Improve Feature hook API and pickle round-trip #2099
Improve Feature hook API and pickle round-trip #2099ricardoV94 merged 14 commits intopymc-devs:mainfrom
Conversation
…(no consumers yet)
…onsistent_ to validate/consistent
…pickle_rm_attr/unpickle and history-strip __getstate__
…rs set to _destroying_apps; fix destroy_handler typo in on_detach
…__getstate__/__setstate__ pickle plumbing
…k registry; switch execute_callbacks/collect_callbacks to use it
|
question: why are we now rewriting pickled fgraphs (and never did before)? Is it scan in numba only compiled/evaled after multiprocessing split? frozen fgraphs? Not relevant for the fix itself just for my mental model |
|
It's not exclusive to scan, I can trigger the error with a regular GLM by using My guess is there's a subtle difference in the multiprocessing code between |
pm sample evals the function at leastonce (init nuts jitter to find a valid point). If you don't eval you don't trigger numba compile. I assume this requires an inner graph that gets rewritten though (ofg or scan). It may make sense to force compilation before the dispatch (or you end up doing the same work per process for no gain). Fix is still valid but can you confirm? |
|
I can't consistently trigger the bug from a trivial MWE, so i'm not sure how to test that |
bdd93f5 to
b9d32e4
Compare
We can read the correctness out of this one. It may require cloudpickle specifically. You also need a rewrite that would back-out (like try inplace eagerly and then find out it's invalid) |
|
MWE: import pickle
import pytensor
import pytensor.tensor as pt
x = pt.vector("x", shape=(5,))
ofg = pytensor.OpFromGraph([x], [x[[0, 1, 2]].set(1)])
f = pytensor.function([x], ofg(x), mode="NUMBA")
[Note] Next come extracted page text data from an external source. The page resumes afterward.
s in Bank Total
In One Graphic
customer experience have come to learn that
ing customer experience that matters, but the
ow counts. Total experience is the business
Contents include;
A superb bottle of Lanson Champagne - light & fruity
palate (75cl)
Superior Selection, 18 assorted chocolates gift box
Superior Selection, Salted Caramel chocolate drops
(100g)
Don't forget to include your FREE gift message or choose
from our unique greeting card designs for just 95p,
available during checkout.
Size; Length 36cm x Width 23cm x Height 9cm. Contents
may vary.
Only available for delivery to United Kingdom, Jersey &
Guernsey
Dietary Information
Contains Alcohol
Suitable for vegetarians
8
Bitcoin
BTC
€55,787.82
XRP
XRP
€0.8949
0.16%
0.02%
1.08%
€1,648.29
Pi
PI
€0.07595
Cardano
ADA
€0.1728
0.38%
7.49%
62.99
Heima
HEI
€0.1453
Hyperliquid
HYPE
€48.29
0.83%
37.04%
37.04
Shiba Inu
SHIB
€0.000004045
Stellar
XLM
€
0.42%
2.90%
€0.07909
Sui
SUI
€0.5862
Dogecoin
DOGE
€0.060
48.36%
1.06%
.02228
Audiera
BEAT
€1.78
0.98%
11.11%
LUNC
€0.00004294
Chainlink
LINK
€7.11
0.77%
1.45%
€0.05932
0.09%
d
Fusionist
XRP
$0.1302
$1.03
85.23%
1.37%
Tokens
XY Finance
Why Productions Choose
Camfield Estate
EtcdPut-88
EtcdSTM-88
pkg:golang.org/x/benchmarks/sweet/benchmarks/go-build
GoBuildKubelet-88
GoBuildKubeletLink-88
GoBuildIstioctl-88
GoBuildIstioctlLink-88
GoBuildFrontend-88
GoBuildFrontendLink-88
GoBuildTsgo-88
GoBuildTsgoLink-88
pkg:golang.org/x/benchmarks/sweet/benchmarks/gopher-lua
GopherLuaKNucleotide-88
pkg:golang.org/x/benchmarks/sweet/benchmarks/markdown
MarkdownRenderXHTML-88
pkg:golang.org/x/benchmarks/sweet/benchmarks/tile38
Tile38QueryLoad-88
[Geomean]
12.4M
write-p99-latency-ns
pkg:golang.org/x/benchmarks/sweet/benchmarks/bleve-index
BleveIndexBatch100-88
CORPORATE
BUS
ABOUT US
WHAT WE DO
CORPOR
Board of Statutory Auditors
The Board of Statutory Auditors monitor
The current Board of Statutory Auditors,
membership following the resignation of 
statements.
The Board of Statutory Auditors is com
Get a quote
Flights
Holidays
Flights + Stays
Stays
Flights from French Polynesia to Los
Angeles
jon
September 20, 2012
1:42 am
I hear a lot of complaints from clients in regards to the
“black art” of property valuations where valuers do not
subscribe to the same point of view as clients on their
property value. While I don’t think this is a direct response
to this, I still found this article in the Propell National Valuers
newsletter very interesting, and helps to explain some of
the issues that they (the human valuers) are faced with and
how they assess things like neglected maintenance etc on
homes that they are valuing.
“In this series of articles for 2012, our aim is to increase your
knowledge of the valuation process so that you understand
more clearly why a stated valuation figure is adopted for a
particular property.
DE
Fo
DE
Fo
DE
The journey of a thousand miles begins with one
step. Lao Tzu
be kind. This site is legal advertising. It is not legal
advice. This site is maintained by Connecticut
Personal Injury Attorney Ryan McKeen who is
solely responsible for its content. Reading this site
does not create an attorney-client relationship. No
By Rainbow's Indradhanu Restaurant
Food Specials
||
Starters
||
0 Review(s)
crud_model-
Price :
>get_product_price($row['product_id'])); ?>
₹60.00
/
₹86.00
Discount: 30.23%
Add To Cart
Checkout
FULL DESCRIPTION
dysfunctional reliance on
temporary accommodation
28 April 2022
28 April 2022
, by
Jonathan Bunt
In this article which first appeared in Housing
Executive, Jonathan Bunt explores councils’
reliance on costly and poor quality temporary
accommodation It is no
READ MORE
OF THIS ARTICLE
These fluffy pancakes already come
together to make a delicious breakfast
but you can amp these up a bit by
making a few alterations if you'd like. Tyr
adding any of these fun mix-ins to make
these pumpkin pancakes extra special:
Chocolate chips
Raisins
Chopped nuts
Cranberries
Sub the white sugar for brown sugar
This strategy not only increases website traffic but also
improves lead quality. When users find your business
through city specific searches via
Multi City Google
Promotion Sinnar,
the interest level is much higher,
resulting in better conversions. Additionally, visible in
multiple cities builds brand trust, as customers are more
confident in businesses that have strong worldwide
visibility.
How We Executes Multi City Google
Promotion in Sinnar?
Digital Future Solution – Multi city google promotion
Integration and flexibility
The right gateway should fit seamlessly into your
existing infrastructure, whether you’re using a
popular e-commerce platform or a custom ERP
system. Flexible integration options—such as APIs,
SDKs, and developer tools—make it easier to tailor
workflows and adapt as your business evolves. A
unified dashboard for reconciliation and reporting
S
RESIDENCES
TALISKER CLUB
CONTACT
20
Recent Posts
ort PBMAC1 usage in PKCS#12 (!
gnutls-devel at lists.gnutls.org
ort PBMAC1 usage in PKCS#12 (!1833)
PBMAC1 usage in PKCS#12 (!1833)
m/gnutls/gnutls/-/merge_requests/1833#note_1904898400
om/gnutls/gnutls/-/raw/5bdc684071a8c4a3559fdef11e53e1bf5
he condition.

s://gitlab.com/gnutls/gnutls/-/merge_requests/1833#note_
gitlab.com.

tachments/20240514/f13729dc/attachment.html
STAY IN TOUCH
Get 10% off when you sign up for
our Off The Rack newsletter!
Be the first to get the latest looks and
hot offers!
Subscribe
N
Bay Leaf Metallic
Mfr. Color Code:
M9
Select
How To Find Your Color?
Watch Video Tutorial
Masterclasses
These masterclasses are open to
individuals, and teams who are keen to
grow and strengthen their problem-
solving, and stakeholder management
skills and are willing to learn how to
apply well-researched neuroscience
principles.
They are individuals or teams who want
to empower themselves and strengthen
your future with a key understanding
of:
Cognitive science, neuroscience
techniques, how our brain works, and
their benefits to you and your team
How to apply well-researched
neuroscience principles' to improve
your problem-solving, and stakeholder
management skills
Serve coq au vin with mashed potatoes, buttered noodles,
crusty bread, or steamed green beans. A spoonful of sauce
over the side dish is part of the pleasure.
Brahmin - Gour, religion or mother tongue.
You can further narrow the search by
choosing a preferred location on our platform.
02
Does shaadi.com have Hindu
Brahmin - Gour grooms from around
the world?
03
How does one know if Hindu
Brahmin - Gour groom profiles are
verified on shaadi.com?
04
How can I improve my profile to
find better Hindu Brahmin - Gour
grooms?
pickle.loads(pickle.dumps(f, protocol=-1)) |
|
This is happening because on pickling the numba dispatch is regtriggered, and the OFG is optimized again... one more point for rewrite inner graphs as part of the global rewrite and do only transpilation at dispatch time |
|
I'm pushing a simplification, no hack to make node/graph rewrite pickable (they shouldn't have to be), and the current approach would break for rewrites defined dynmacially/inside a function). Reason is only used for string repr why a change happened, so just keep the string in pickling. |
|
Follow up: reason should always be a string, not an actual rewrite, it's only ever used for compiler_verbose printing anyway. |
|
Nice, you were right that |
I have been periodically hitting rewrite failures in PyMC, it turns out due to pickle roundtripping of
fgraphthat have been partially rewritten. Here is the specific error:How we got here
History originally monkey-patched fgraph.checkpoint with a lambda, but lambdas aren't pickleable. Commit 2dc5129 added pickle_rm_attr to strip those lambdas off fgraph.dict on pickle. The history dict itself was also full of lambdas, so a
__getstate__onReplaceValidatedropped it too. Commit ddb24d7 then replaced the closures with pickleable classes (GetCheckpoint,LambdaExtract), making history pickleable in principle — but never undid the strip, and never added restoration code on the unpickle side.So unpickle reinstalls fgraph.checkpoint but doesn't recreate self.history. The next
replace_all_validatecallsfgraph.checkpoint()and crashes. Latent for 11 years because nothing pickled a fgraph and then re-rewrote it. I think I hit it because we're doingrewrite_pregradon pymc models, then pickle the graph and finish compiling on workers, but only in certain multiprocessing harnesses (pm.sample_smc,pmx.fit_pathfinder).Why a refactor instead of a patch
I started with a one-line restoration of history, but the underlying Feature API has two hand-maintained matched pairs that know nothing about each other:
pickle_rm_attr <-> unpickle, and__getstate__ <-> __setstate__. They have to stay in sync or pickle bugs of this exact shape sneak in. The same bug existed unfound for execute_callbacks_times, which my initial patch immediately surfaced.What this PR does
Feature methods now belong to one of two groups, declared explicitly:
dispatches registered callbacks.
fgraph.<name>(...)and resolves via__getattr__tofeature.<name>(fgraph, ...).Two advantages:
FunctionGraphchecks a whitelist of names instead of loopingthrough _features with try/except on every callback.
__getstate__and__setstate__, and everything works.The only remaining hack:
execute_callbacks_timesis now a lazy property, so it never lands in__dict__and doesn't need special handling on pickle. I don't love it, but it works.